Material for this exercise below:

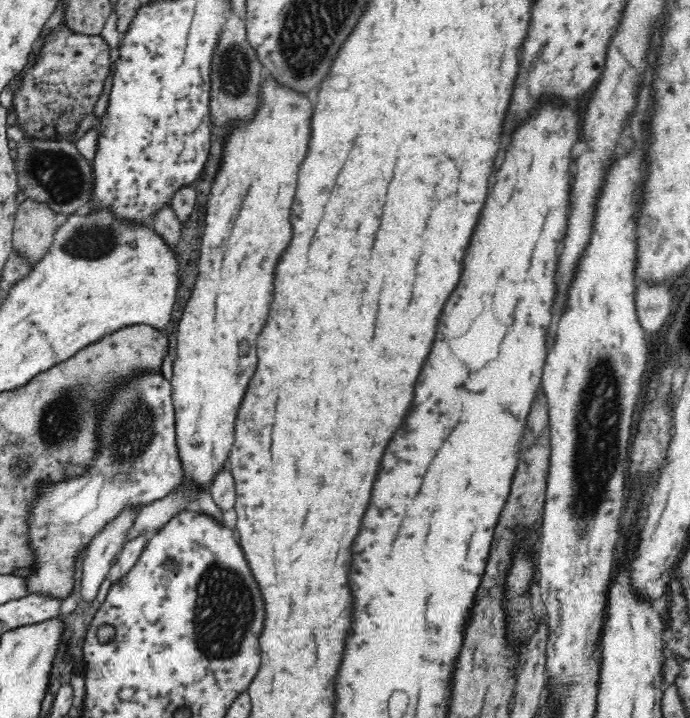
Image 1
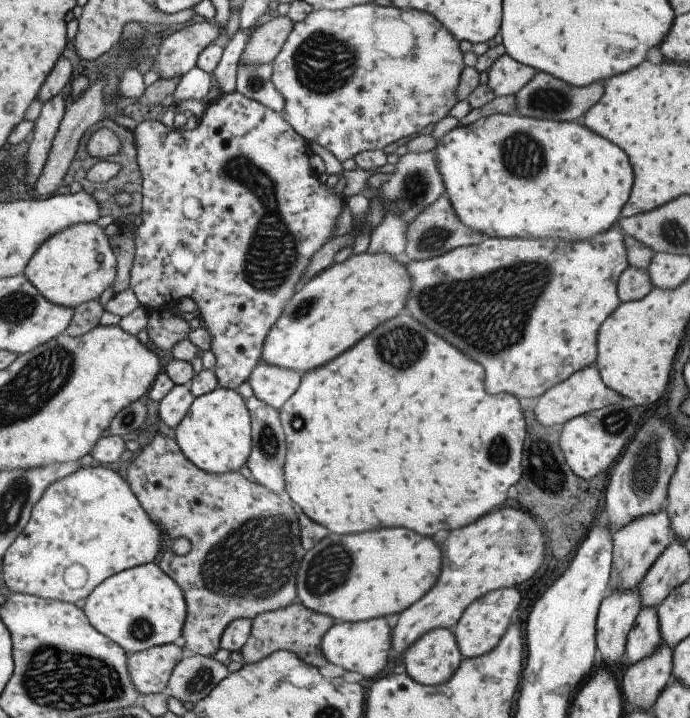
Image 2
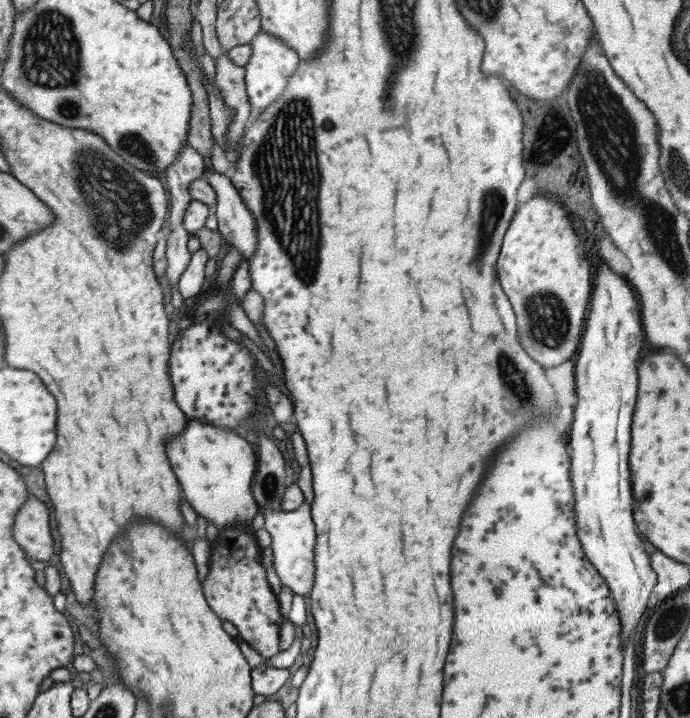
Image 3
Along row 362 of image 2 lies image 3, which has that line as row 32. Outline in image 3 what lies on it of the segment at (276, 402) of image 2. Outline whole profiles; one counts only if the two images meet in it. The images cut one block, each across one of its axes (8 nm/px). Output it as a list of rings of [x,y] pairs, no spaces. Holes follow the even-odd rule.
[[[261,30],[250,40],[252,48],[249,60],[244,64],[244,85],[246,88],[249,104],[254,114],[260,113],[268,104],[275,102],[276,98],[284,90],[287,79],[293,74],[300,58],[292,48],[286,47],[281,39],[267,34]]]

End of Material for this exercise.
Material for this exercise below:

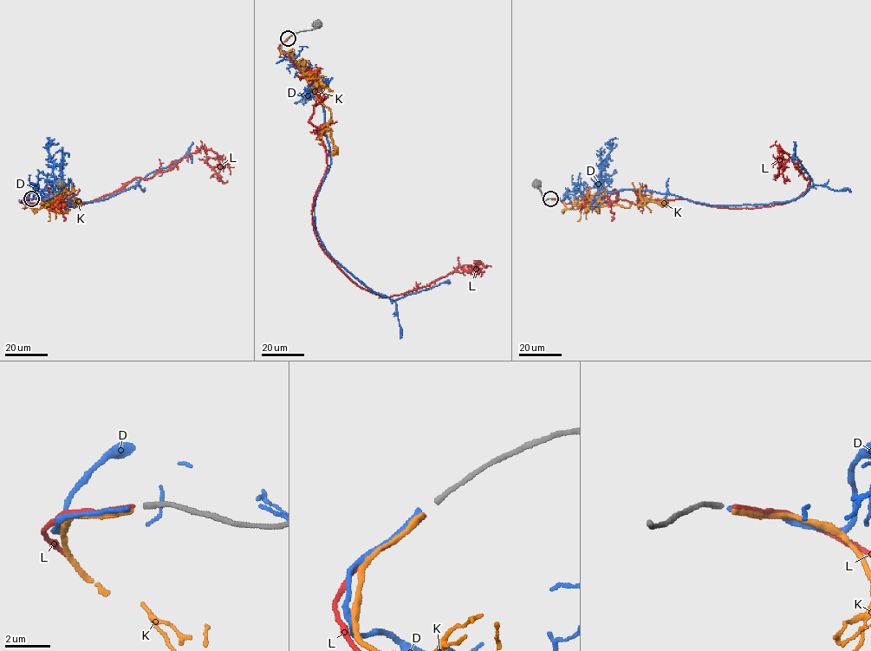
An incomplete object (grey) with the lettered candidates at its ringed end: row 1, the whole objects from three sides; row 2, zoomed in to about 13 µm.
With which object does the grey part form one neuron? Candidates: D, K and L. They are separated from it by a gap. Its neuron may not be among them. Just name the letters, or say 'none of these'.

End of Material for this exercise.

▸ **Exercise prompt**: Retype the portion of the data above that starts on the line with "An incomplete object" and finishes on the line with "With which object", including both of those lines.

▸ **Solution for this problem**:
An incomplete object (grey) with the lettered candidates at its ringed end: row 1, the whole objects from three sides; row 2, zoomed in to about 13 µm.
With which object does the grey part form one neuron? Candidates: D, K and L. They are separated from it by a gap. Its neuron may not be among them. Just name the letters, or say 'none of these'.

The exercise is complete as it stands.